Head and neck restraint systems are known and are typically mandatory in racing events to help reduce injury and death during an incident, such as a car crash. Conventional high performance restraint systems typically include a safety belt, restraint device that is generally yoke-shaped and has a rigid collar portion that fits behind and partially around a user's neck and rigid stabilizing components that either fit over the upper torso front, down the upper torso back, or both, and that is associated with the safety belt, and a helmet attached to the restraint device by a tether system that allows for some degree of movement of the user's head.

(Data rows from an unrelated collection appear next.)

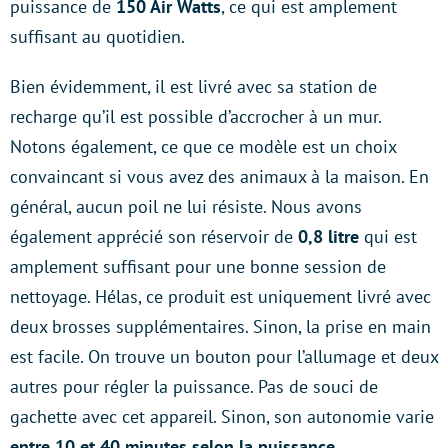
puissance de
150 Air Watts
, ce qui est amplement
suffisant au quotidien.
Bien évidemment, il est livré avec sa station de
recharge qu’il est possible d’accrocher à un mur.
Notons également, ce que ce modèle est un choix
convaincant si vous avez des animaux à la maison. En
général, aucun poil ne lui résiste. Nous avons
également apprécié son réservoir de
0,8 litre
qui est
amplement suffisant pour une bonne session de
nettoyage. Hélas, ce produit est uniquement livré avec
deux brosses supplémentaires. Sinon, la prise en main
est facile. On trouve un bouton pour l’allumage et deux
autres pour régler la puissance. Pas de souci de
gachette avec cet appareil. Sinon, son autonomie varie
entre 10 et 40 minutes selon la puissance.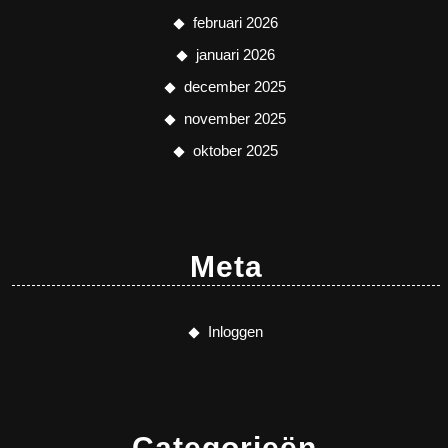
februari 2026
januari 2026
december 2025
november 2025
oktober 2025
Meta
Inloggen
Categorieën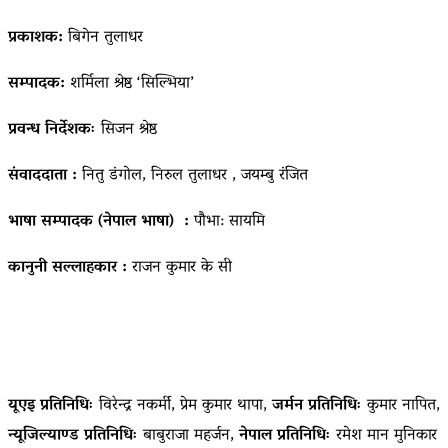
प्रकाशक:
बिगेन तुलाधर
सम्पादक:
शर्मिला श्रेष्ठ ‘सिल्भिया’
प्रवन्ध निर्देशकः
सिजन श्रेष्ठ
संवाददाता :
नितु डंगोल, निरुल तुलाधर , जयम्बु रंजित
भाषा सम्पादक (नेपाल भाषा) :
पौभा: सायमि
कानुनी सल्लाहकार :
राजन कुमार के सी
यूएइ प्रतिनिधिः
विरेन्द्र नकर्मी, प्रेम कुमार थापा,
जर्मन प्रतिनिधिः
कुमार नापित,
न्यूजिल्याण्ड प्रतिनिधिः
बाबुराजा महर्जन,
नेपाल प्रतिनिधिः
रमेश मान मुनिकार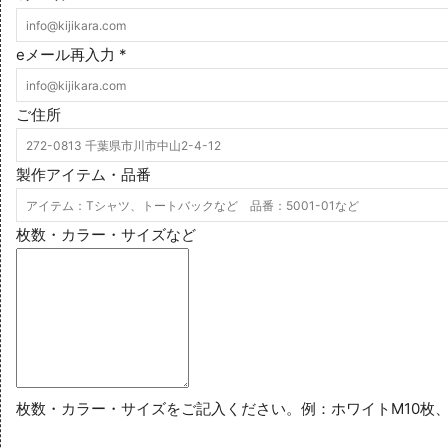
eメール再入力
*
ご住所
製作アイテム・品番
枚数・カラー・サイズなど
枚数・カラー・サイズをご記入ください。例：ホワイトM10枚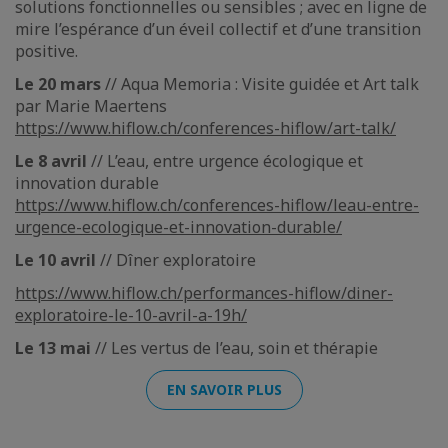
solutions fonctionnelles ou sensibles ; avec en ligne de
mire l’espérance d’un éveil collectif et d’une transition
positive.
Le 20 mars
// Aqua Memoria : Visite guidée et Art talk
par Marie Maertens
https://www.hiflow.ch/conferences-hiflow/art-talk/
Le 8 avril
// L’eau, entre urgence écologique et
innovation durable
https://www.hiflow.ch/conferences-hiflow/leau-entre-
urgence-ecologique-et-innovation-durable/
Le 10 avril
// Dîner exploratoire
https://www.hiflow.ch/performances-hiflow/diner-
exploratoire-le-10-avril-a-19h/
Le 13 mai
// Les vertus de l’eau, soin et thérapie
EN SAVOIR PLUS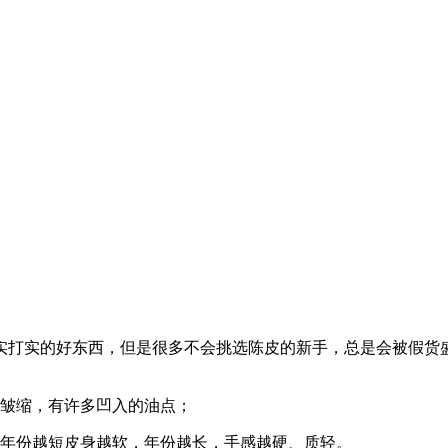
实打实的好东西，但是很多不会挑选陈皮的新手，总是会被假货
，皱缩，有许多凹入的油点；
，年份越短皮身越软，年份越长，手感越硬、质轻。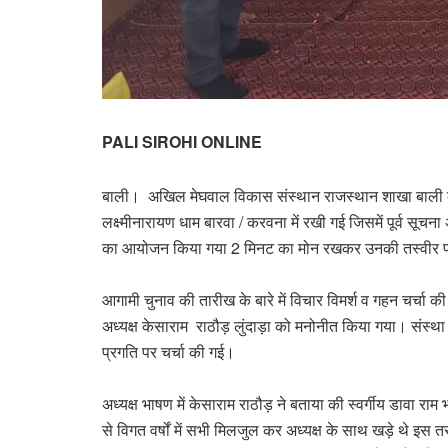
PALI SIROHI ONLINE
बाली। अखिल मेघवाल विकास संस्थान राजस्थान शाखा बाली की का
लक्ष्मीनारायण धाम बारवा / करवना में रखी गई जिसमें पूर्व सूच
का आयोजन किया गया 2 मिनट का मोन रखकर उनकी तस्वीर पर मा
आगामी चुनाव की तारीख के बारे में विचार विमर्श व गहन चर्चा
अध्यक्ष केसाराम राठौड़ लुंदाड़ा को मनोनीत किया गया। संस्था द
प्रगति पर चर्चा की गई।
अध्यक्ष भाषण में केसाराम राठौड़ ने बताया की स्वर्गीय डाव
से विगत वर्षों में सभी मिलजुल कर अध्यक्ष के साथ खड़े थे इ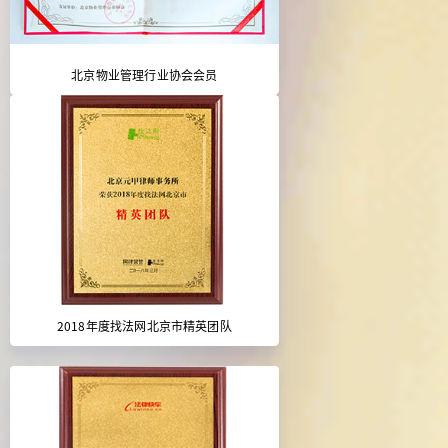
北京物业管理行业协会会员
2018年度找法网北京市精英团队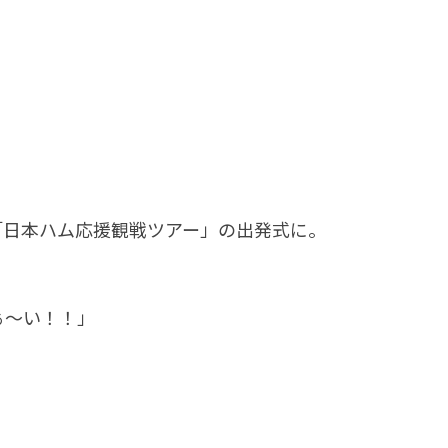
「日本ハム応援観戦ツアー」の出発式に。
ぁ～い！！」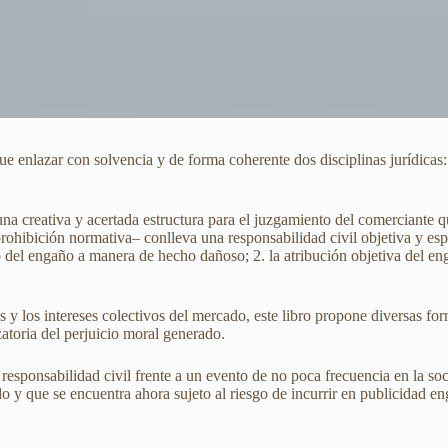
ue enlazar con solvencia y de forma coherente dos disciplinas jurídicas
na creativa y acertada estructura para el juzgamiento del comerciante q
ibición normativa– conlleva una responsabilidad civil objetiva y espec
o del engaño a manera de hecho dañoso; 2. la atribución objetiva del eng
 y los intereses colectivos del mercado, este libro propone diversas for
atoria del perjuicio moral generado.
 responsabilidad civil frente a un evento de no poca frecuencia en la s
do y que se encuentra ahora sujeto al riesgo de incurrir en publicidad e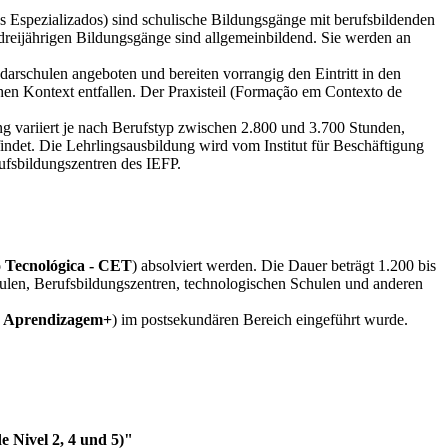
s Espezializados) sind schulische Bildungsgänge mit berufsbildenden
 dreijährigen Bildungsgänge sind allgemeinbildend. Sie werden an
darschulen angeboten und bereiten vorrangig den Eintritt in den
hen Kontext entfallen. Der Praxisteil (Formação em Contexto de
ng variiert je nach Berufstyp zwischen 2.800 und 3.700 Stunden,
indet. Die Lehrlingsausbildung wird vom Institut für Beschäftigung
rufsbildungszentren des IEFP.
o Tecnológica - CET
) absolviert werden. Die Dauer beträgt 1.200 bis
ulen, Berufsbildungszentren, technologischen Schulen und anderen
e Aprendizagem+
) im postsekundären Bereich eingeführt wurde.
e Nivel 2, 4 und 5)"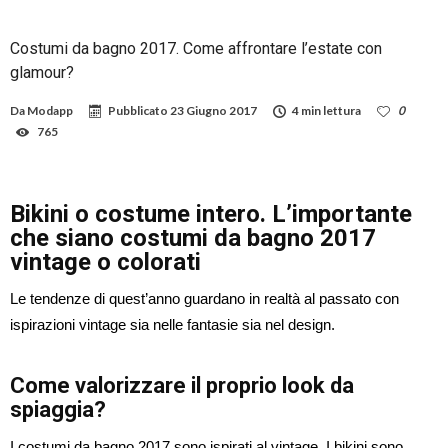
Costumi da bagno 2017. Come affrontare l’estate con
glamour?
Da
Modapp
Pubblicato
23 Giugno 2017
4 min lettura
0
765
Bikini o costume intero. L’importante
che siano costumi da bagno 2017
vintage o colorati
Le tendenze di quest’anno guardano in realtà al passato con
ispirazioni vintage sia nelle fantasie sia nel design.
Come valorizzare il proprio look da
spiaggia?
I costumi da bagno 2017 sono ispirati al vintage. I bikini sono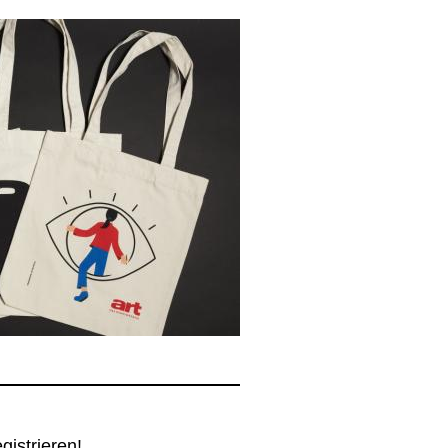
egistrieren!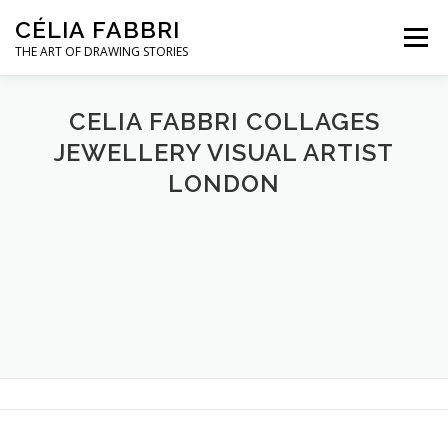
Aller
CÉLIA FABBRI
au
Menu
contenu
THE ART OF DRAWING STORIES
PROJETS POUR LA JOAILLERIE
CELIA FABBRI COLLAGES
JEWELLERY VISUAL ARTIST
LONDON
MODÈLE MAINS
OEUVRES D’ART
A PROPOS / CONTACT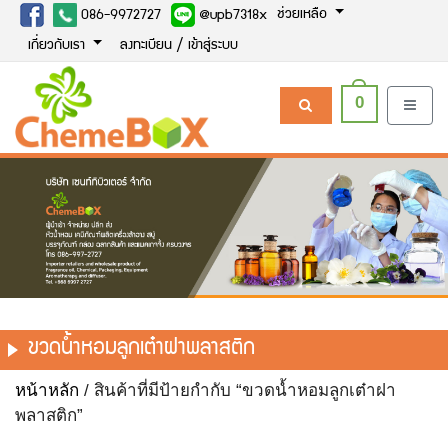
ช่วยเหลือ
086-9972727
@upb7318x
เกี่ยวกับเรา
ลงทะเบียน / เข้าสู่ระบบ
0
ขวดน้ำหอมลูกเต๋าฝาพลาสติก
หน้าหลัก
/ สินค้าที่มีป้ายกำกับ “ขวดน้ำหอมลูกเต๋าฝา
พลาสติก”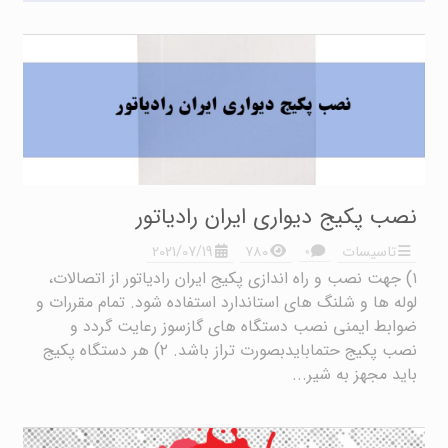
نصب پکیج دیواری ایران رادیاتور
۰
تاسیسات
۷۸۰
2021/07/19
۱) جهت نصب و راه اندازی پکیج ایران رادیاتور از اتصالات،
لوله ها و شلنگ های استاندارد استفاده شود. تمام مقررات و
ضوابط ایمنی نصب دستگاه های گازسوز رعایت گردد و
نصب پکیج حتمابایدبصورت تراز باشد. ۲) هر دستگاه پکیج
باید مجهز به شیر...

Conventional high performance restraint devices are constructed such that the collar portion and the stabilizing components are rigidly fixed with respect to each other to act as one monolithic structure. The rigidly fixed relationship between the collar portion and the stabilizing components is a compromise driven by fit and comfort that influences the kinematics and analytical dynamics of the system such that the optimum desirable biomechanical characteristics to protect the user during an incident may not be achieved and, therefore, the user's ultimate safety may be compromised.
Furthermore, the rigidly fixed relationship between the collar portion and the stabilizing components of conventional high performance restraint devices inhibit a user from readily using a restraint device designed or configured for one seat and seating recline angle in other seats and seating recline angles, for example in different types of race cars. This may require a user to invest in multiple different restraint devices for each different race car they operate in order to provide adequate fit and comfort such that the user's safety is not compromised. Due to the influence of body type on effective seating recline angles, this may also require race teams to invest in multiple different restraint devices for users of the same race car with different body types in order to provide adequate fit and comfort for each user such that no user's safety is unnecessarily jeopardized. It also limits the opportunities for users to share a restraint device.
In addition, mass production economics dictate that the rigid stabilizing components of conventional high performance restraint devices have to be manufactured in a limited range of body contouring shapes yet still aim to meet the needs of a wide range of user body types. Manufacturers offer a variety of supplementary padding systems to try to help mask the resulting inherently limited fit and comfort. These padding systems have variable degrees of success in addressing comfort and fit and may introduce an additional level of instability into the systems such that a user's ultimate safety may be compromised.
It would be desirable to have a restraint device that, by permitting a degree of relative articulating movement of the collar with respect to the stabilizing components, improves the biomechanical performance of the restraint system and allows for one restraint device to be used by a wide variety of different users in a wide variety of different seat and seat recline angles, and by the manner of construction of its stabilizing components offer enhanced standards of comfort, fit and reliability.